Los economistas que se reunían en Coppet no eran menos influyentes. El economista Jean-Baptiste Say, más tarde famoso por la ley de Say y su defensa del dinamismo empresarial, era un visitante habitual. Basándose en la obra de los fisiócratas y de Smith, Say subrayaba que la riqueza no se crea acumulando dinero o manipulando las balanzas comerciales, sino mediante la actividad productiva, es decir, la coordinación creativa de los recursos a través del intercambio voluntario. Su famosa «ley de los mercados», según la cual la producción misma crea los medios para la demanda, fue una réplica a las políticas mercantilistas e intervencionistas entonces en boga. El énfasis de Say en el espíritu emprendedor y la libre circulación de bienes y capitales influiría profundamente en los economistas liberales y austriacos posteriores, desde Bastiat hasta Mises.
El historiador y economista Jean Charles Léonard de Sismondi también se quedó. Firme creyente en la propiedad individual y el intercambio voluntario, su principal preocupación era recordar a los liberales que la libertad debe descansar sobre una base moral y social —que los seres humanos no son meros productores y consumidores, sino ciudadanos unidos por lazos de afecto y deber.
Lo que unía a estas diversas figuras era la convicción compartida de que la libertad era más que un acuerdo político; era una condición moral y cultural. El Grupo de Coppet defendía la libertad de pensamiento, religión y empresa no solo como derechos abstractos, sino como expresiones de la dignidad humana.
A la sombra del imperio de Napoleón —el prototipo del Estado burocrático moderno—, los pensadores de Coppet articularon una visión de gobierno limitado, autonomía individual y Estado de derecho. Buscaban conciliar la razón y la fe, el progreso y el orden, los derechos y las responsabilidades.
El ambiente que creó De Staël era de diálogo sincero e intercambio abierto. Los invitados debatían sobre literatura, economía, religión y política hasta altas horas de la noche. Había desacuerdos, incluso disputas, pero el espíritu animador era de caridad intelectual y curiosidad, la creencia de que, a través del debate, las mentes libres podían refinar la verdad.
Cada generación de amantes de la libertad se enfrenta al mismo reto: cómo mantener una tradición de pensamiento en un mundo que a menudo le es hostil. El poder, ya sea monárquico o democrático, tiende naturalmente a la consolidación; la libertad debe cultivarse.
En ese sentido, Coppet no fue solo un episodio histórico, sino un modelo. Demostró que, incluso cuando la libertad parece derrotada políticamente, puede perdurar culturalmente —en las conversaciones, en los libros, en las comunidades de investigación compartida. El Grupo de Coppet mantuvo vivas las ideas que más tarde darían forma al liberalismo europeo en el siglo XIX y más allá.

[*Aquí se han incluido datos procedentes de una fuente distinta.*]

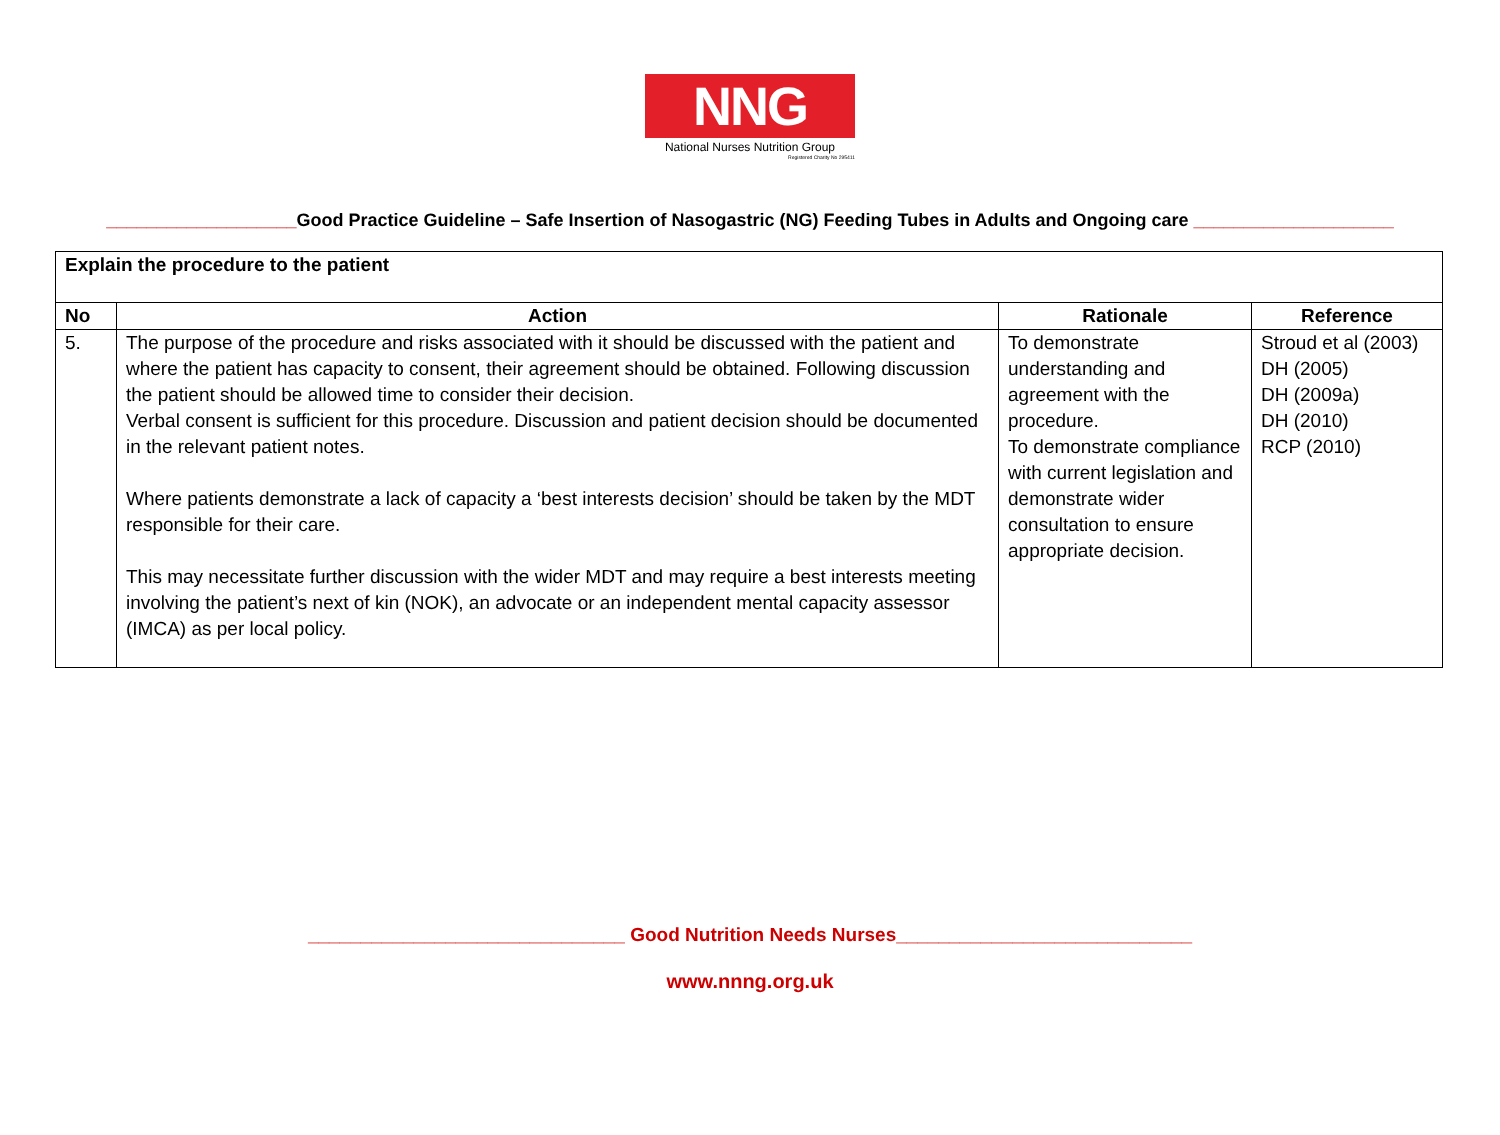NNG
National Nurses Nutrition Group
Registered Charity No 295411
___________________Good Practice Guideline – Safe Insertion of Nasogastric (NG) Feeding Tubes in Adults and Ongoing care ____________________
| Explain the procedure to the patient | | | |
| No | Action | Rationale | Reference |
| 5. | The purpose of the procedure and risks associated with it should be discussed with the patient and where the patient has capacity to consent, their agreement should be obtained. Following discussion the patient should be allowed time to consider their decision. Verbal consent is sufficient for this procedure. Discussion and patient decision should be documented in the relevant patient notes. Where patients demonstrate a lack of capacity a ‘best interests decision’ should be taken by the MDT responsible for their care. This may necessitate further discussion with the wider MDT and may require a best interests meeting involving the patient’s next of kin (NOK), an advocate or an independent mental capacity assessor (IMCA) as per local policy. | To demonstrate understanding and agreement with the procedure. To demonstrate compliance with current legislation and demonstrate wider consultation to ensure appropriate decision. | Stroud et al (2003) DH (2005) DH (2009a) DH (2010) RCP (2010) |
______________________________ Good Nutrition Needs Nurses____________________________
www.nnng.org.uk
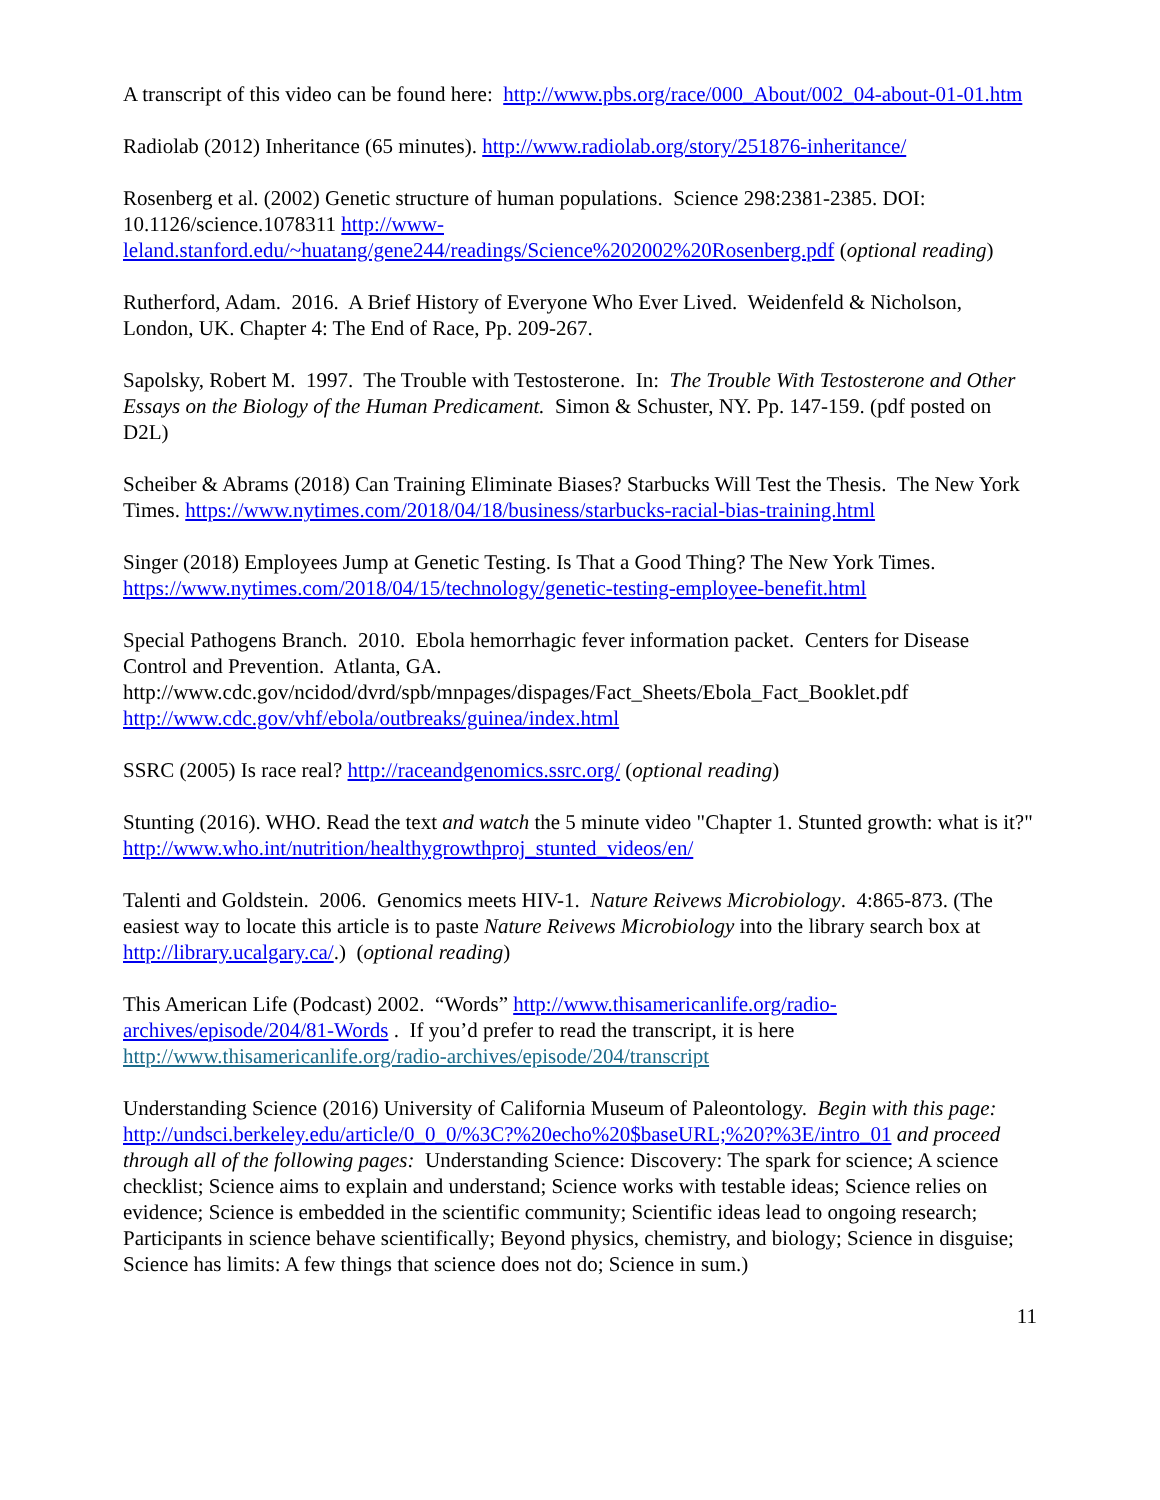A transcript of this video can be found here: http://www.pbs.org/race/000_About/002_04-about-01-01.htm
Radiolab (2012) Inheritance (65 minutes). http://www.radiolab.org/story/251876-inheritance/
Rosenberg et al. (2002) Genetic structure of human populations. Science 298:2381-2385. DOI: 10.1126/science.1078311 http://www-
leland.stanford.edu/~huatang/gene244/readings/Science%202002%20Rosenberg.pdf (optional reading)
Rutherford, Adam. 2016. A Brief History of Everyone Who Ever Lived. Weidenfeld & Nicholson, London, UK. Chapter 4: The End of Race, Pp. 209-267.
Sapolsky, Robert M. 1997. The Trouble with Testosterone. In: The Trouble With Testosterone and Other Essays on the Biology of the Human Predicament. Simon & Schuster, NY. Pp. 147-159. (pdf posted on D2L)
Scheiber & Abrams (2018) Can Training Eliminate Biases? Starbucks Will Test the Thesis. The New York Times. https://www.nytimes.com/2018/04/18/business/starbucks-racial-bias-training.html
Singer (2018) Employees Jump at Genetic Testing. Is That a Good Thing? The New York Times. https://www.nytimes.com/2018/04/15/technology/genetic-testing-employee-benefit.html
Special Pathogens Branch. 2010. Ebola hemorrhagic fever information packet. Centers for Disease Control and Prevention. Atlanta, GA.
http://www.cdc.gov/ncidod/dvrd/spb/mnpages/dispages/Fact_Sheets/Ebola_Fact_Booklet.pdf
http://www.cdc.gov/vhf/ebola/outbreaks/guinea/index.html
SSRC (2005) Is race real? http://raceandgenomics.ssrc.org/ (optional reading)
Stunting (2016). WHO. Read the text and watch the 5 minute video "Chapter 1. Stunted growth: what is it?" http://www.who.int/nutrition/healthygrowthproj_stunted_videos/en/
Talenti and Goldstein. 2006. Genomics meets HIV-1. Nature Reivews Microbiology. 4:865-873. (The easiest way to locate this article is to paste Nature Reivews Microbiology into the library search box at http://library.ucalgary.ca/.) (optional reading)
This American Life (Podcast) 2002. “Words” http://www.thisamericanlife.org/radio-archives/episode/204/81-Words . If you’d prefer to read the transcript, it is here http://www.thisamericanlife.org/radio-archives/episode/204/transcript
Understanding Science (2016) University of California Museum of Paleontology. Begin with this page: http://undsci.berkeley.edu/article/0_0_0/%3C?%20echo%20$baseURL;%20?%3E/intro_01 and proceed through all of the following pages: Understanding Science: Discovery: The spark for science; A science checklist; Science aims to explain and understand; Science works with testable ideas; Science relies on evidence; Science is embedded in the scientific community; Scientific ideas lead to ongoing research; Participants in science behave scientifically; Beyond physics, chemistry, and biology; Science in disguise; Science has limits: A few things that science does not do; Science in sum.)
11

Instituciones modernas como el Instituto Mises desempeñan hoy en día un papel similar. Proporcionan un lugar donde pensadores, académicos y estudiantes pueden reunirse, debatir y perfeccionar ideas fuera de las limitaciones de la ortodoxia política. Al igual que en la época de De Staël, cuando la conformidad intelectual se imponía por decreto imperial, hoy en día la libertad de pensamiento depende a menudo de la iniciativa privada y el coraje personal.
El futuro de la libertad no se garantizará solo con elecciones, sino con la preservación de espacios independientes, físicos o virtuales, donde pueda continuar la conversación de los libres.